Enjoying their music so much also helped me cope because it made me get excited about things I could do after we finally return to everyday life. Both albums are the kind that would make you imagine hearing the songs live, so as soon as I heard their music all I wanted to do was go to one of their shows. I even bought a ticket to their show for Banquet Records, and then another to Alexandra Palace, both of which are of course being constantly pushed back but I'm adamant that once it’s safe, it will be completely worth the wait.



Written by Amber Lashley

ig - @amber_lashley





With lockdown, came silence: a turning down of my audio as the general noise went up outside. It was a valid noise, a hurt noise, a compelling noise, a scared noise - a rage as the doors closed. And once the locks locked - my silent silence.


I spent 2 weeks with my sonus unplugged, and my earphones wrapped haphazardly in a drawer: I was mesmerised, consumed, by the news. The absurdity of hearing our Chief Medical Officer say 20,000 dead would be a positive outcome...and still the noise, rising outside the door, changing, augmenting and spilling into my home as we sandbagged our doorways. With retrospect, my 14 days with no music was the loneliest I’ve ever felt, and then when I lost my job, and my partner lost her job, within the space of a week, music was, as it always had been, a succor to the madness, and I needed to be absorbed.

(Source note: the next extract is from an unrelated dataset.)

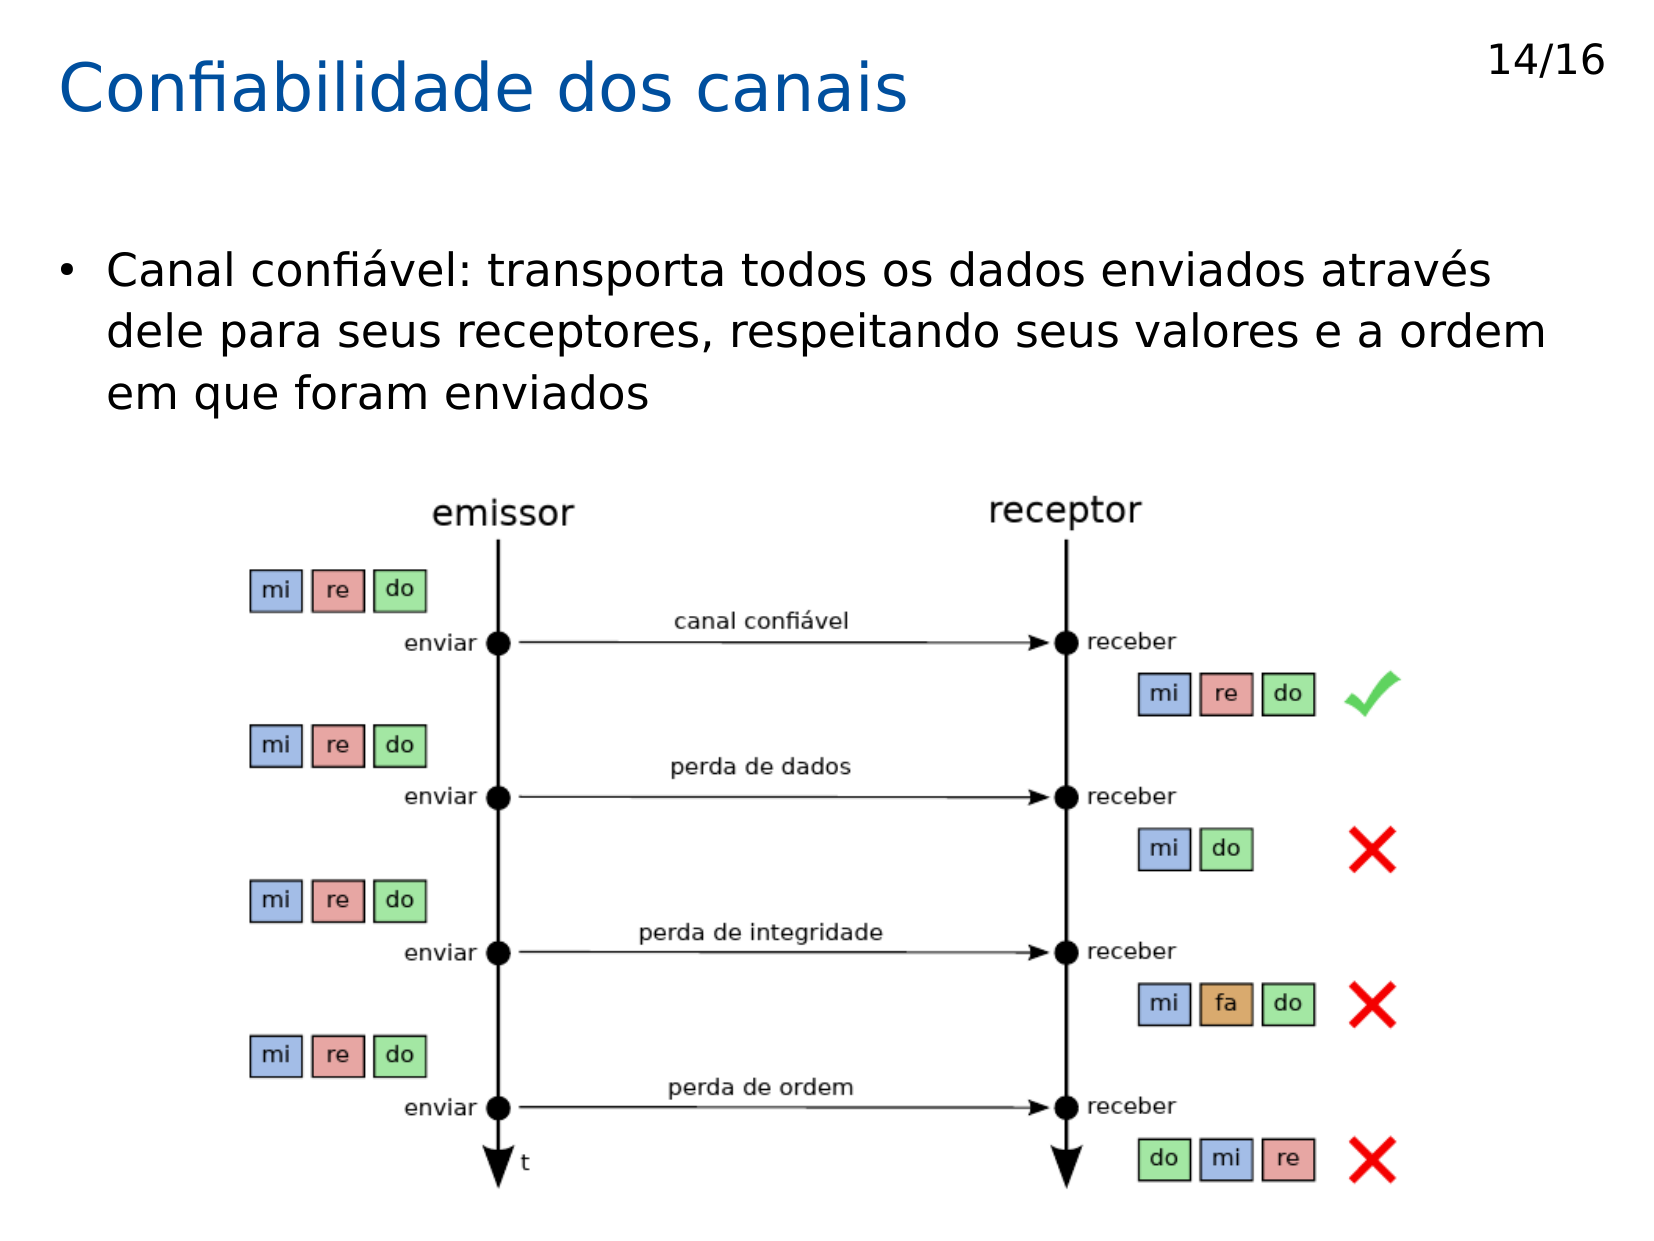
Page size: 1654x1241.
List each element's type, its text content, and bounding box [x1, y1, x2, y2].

picture [242, 493, 1409, 1211]
title Confiabilidade dos canais [59, 29, 1459, 148]
list Canal confiável: transporta todos os dados enviados através dele para seus receptores, respeitando seus valores e a ordem em que foram enviados [59, 236, 1595, 1211]
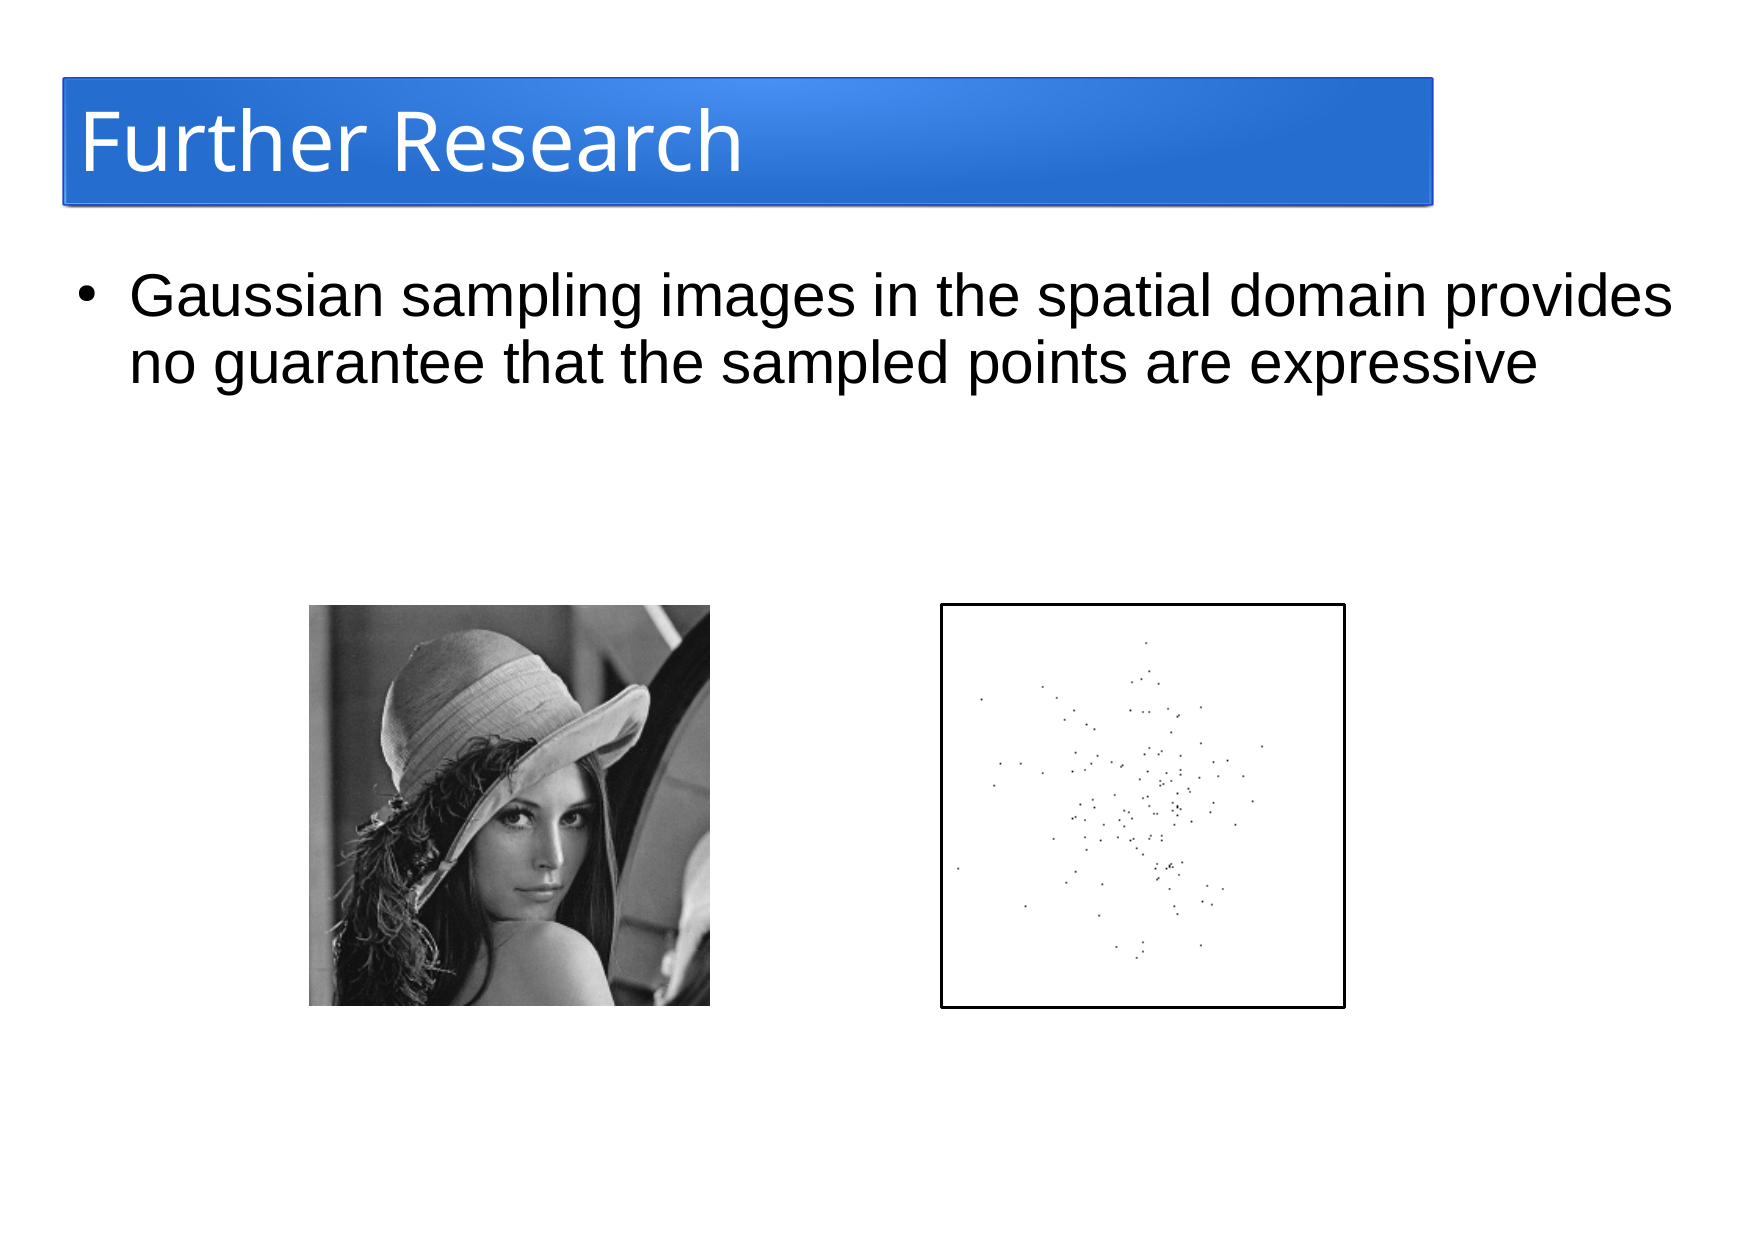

I’ve always felt drawn to dynamism - the forcing of matter or progress, by vigorous means, and I’ve found music the most capable of manifesting it. After my COVID silence and confusion I sought something - dynamism wasn’t enough, I wanted to sink into an artist and let the music roll me like a wave. I wanted something other than the huge bastard swinging pendulum of shitty fate to move me.


So, I returned to Cloudkicker.


Back in 2012 when I was busying myself riffing and touring around the South of the UK in my university band, the gorgeously produced Cloudkicker - the instrumental project started by Ben Sharp in 2008 - caught my attention: the brute drive of the record The Discovery; all bruising audible hits, rolling, rolling, rolling riffs and some of the most complete guitar arrangements I had ever heard.


Cloudkicker, back then, led me down a black hole of technical musicocity and introduced me to a whole new way of appreciating modern alternative music without the need for a singer. I’d always floated at the edges of instrumental music as an end, rather than a means, and in my enthusiasm for loud, fuck-you rock music, caustic punk, riffs and the pit, I had found something...classically all consuming. Listening to Cloudkicker then made me just shut up, and listen.


Then life got in the way, I guess. A dead band, new jobs, a new house, a relationship, a dog. I had all but forgotten Cloudkicker, and their 14 other records, in my rush to exit the mire of music and attempt to craft a career out of the glowing embers of my own musical dumpster fire. I found love. I found music could be a hobby, not an obsession, and I could enjoy it without analysing it.


And then…


Two weeks into lock-down and I let the music back in. I had one of the ChilledCow playlists on serenely in the background and like a flash I suddenly found myself scrawling like a maniac through Spotify, trying to find something - a...sound. What was it? It was...it wasn’t new, it was something from when I was touring...something that just...and like a light turning on, it was “Amy, I love you” from the Beacons record. Call me a raw nerve - I felt the cold love return. And I had so many more records to listen to. Yes, it’s insular, yes, it’s music to forget to, yes, it’s tapestry music, yes, it’s experimental, yes, yes, yes. It’s mine, again.